All of us were under stress and sometimes there were
misunderstandings and flareups. I sardonically imagined this would be a good
topic for a family drama. One night his oldest son and I thought he was almost
gone, called the younger son to come immediately and then decided to help his
transition by playing appropriate music by his favorite musicians. “Journey to
the Spirit World” by Buddy Red Bow was our first choice, followed by other
artists such as Van Morrison, Tina Turner and Bruce Springsteen. I no longer
remember the whole lineup, but I do remember that it had a surprising effect. He
became lively and started tapping out the rhythm of each song. The musical
reboot lasted for two days.
I hoped he would make it to our tenth anniversary, an
important date even though we had been together much longer. The marriage was an occasion for bringing our friends together in celebration of our
partnership and that made it special.
On his last day in the body we knew, he had no energy for anything but breathing. He never entirely came to consciousness. In the late afternoon, his son Jarrick and his fiance left the house to get some food. It was now safe to leave him alone with one person. I sat beside him as he struggled with each breath. it was unbearable. Both he and I were hopelessly fighting against the inevitable. I put my hand on his forehead, stroked his wounded chest and told him, "dear love of my life, you cannot overcome this. Your lungs will never get better. I will love you forever no matter where you are. Your lungs are keeping you trapped in a struggle it is too late to win. I love you always and everywhere, body, soul and spirit forever. Then I went outside for several minutes and prayed under the beautiful summer sky, surrounded by the trees and flowers we injoyed over morning coffee in better days. I was outside perhaps five minutes, and when I returned he had stopped breathing.
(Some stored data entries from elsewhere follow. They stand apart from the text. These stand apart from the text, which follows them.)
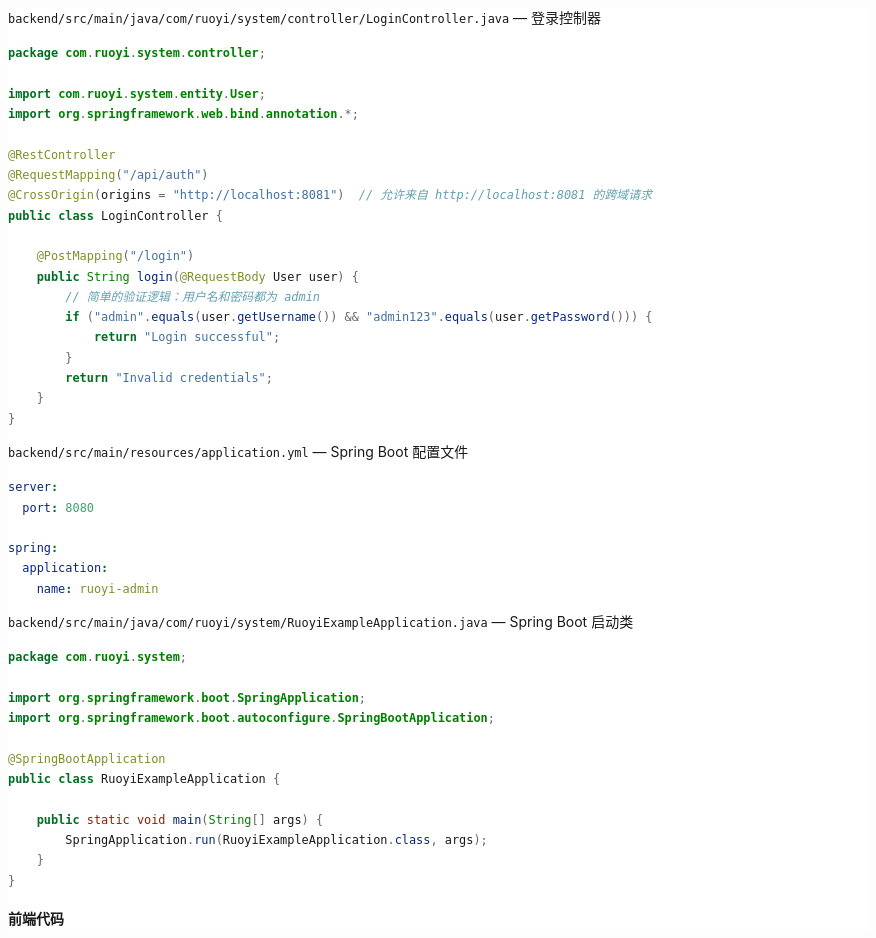 `backend/src/main/java/com/ruoyi/system/controller/LoginController.java` — 登录控制器

```java
package com.ruoyi.system.controller;

import com.ruoyi.system.entity.User;
import org.springframework.web.bind.annotation.*;

@RestController
@RequestMapping("/api/auth")
@CrossOrigin(origins = "http://localhost:8081")  // 允许来自 http://localhost:8081 的跨域请求
public class LoginController {

    @PostMapping("/login")
    public String login(@RequestBody User user) {
        // 简单的验证逻辑：用户名和密码都为 admin
        if ("admin".equals(user.getUsername()) && "admin123".equals(user.getPassword())) {
            return "Login successful";
        }
        return "Invalid credentials";
    }
}
```

`backend/src/main/resources/application.yml` — Spring Boot 配置文件

```yml
server:
  port: 8080

spring:
  application:
    name: ruoyi-admin
```

`backend/src/main/java/com/ruoyi/system/RuoyiExampleApplication.java` — Spring Boot 启动类

```java
package com.ruoyi.system;

import org.springframework.boot.SpringApplication;
import org.springframework.boot.autoconfigure.SpringBootApplication;

@SpringBootApplication
public class RuoyiExampleApplication {

    public static void main(String[] args) {
        SpringApplication.run(RuoyiExampleApplication.class, args);
    }
}
```



#### 前端代码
I don’t know how to end this missive. I don’t feel the
process is yet complete, perhaps it never will be and it is just a long wait
until we can resume our life together with new bodies. I’ve restored our house
to clean, orderly and comfortable, a mutual friend sent me a beautiful white
orchid for my birthday and dear friends we shared took me out to dinner. He is
always present, although now he lets me talk too. That’s the big difference. I
say this not to be unkind, but our relationship made plenty of space for him as
a performer and extroverted party boy. I didn’t resent this because, I had a lot
of sway behind the scenes and also had my personal life trajectory.
My new freedom feels like an extended gap between breaths.
There is nothing new to fill it, but the beauty of early summer allows me to
keep the windows and doors open to life on the outside. I hope PQ is feeling free and at
ease after his long struggle with that cruel thief of oxygen, pulmonary fibrosis.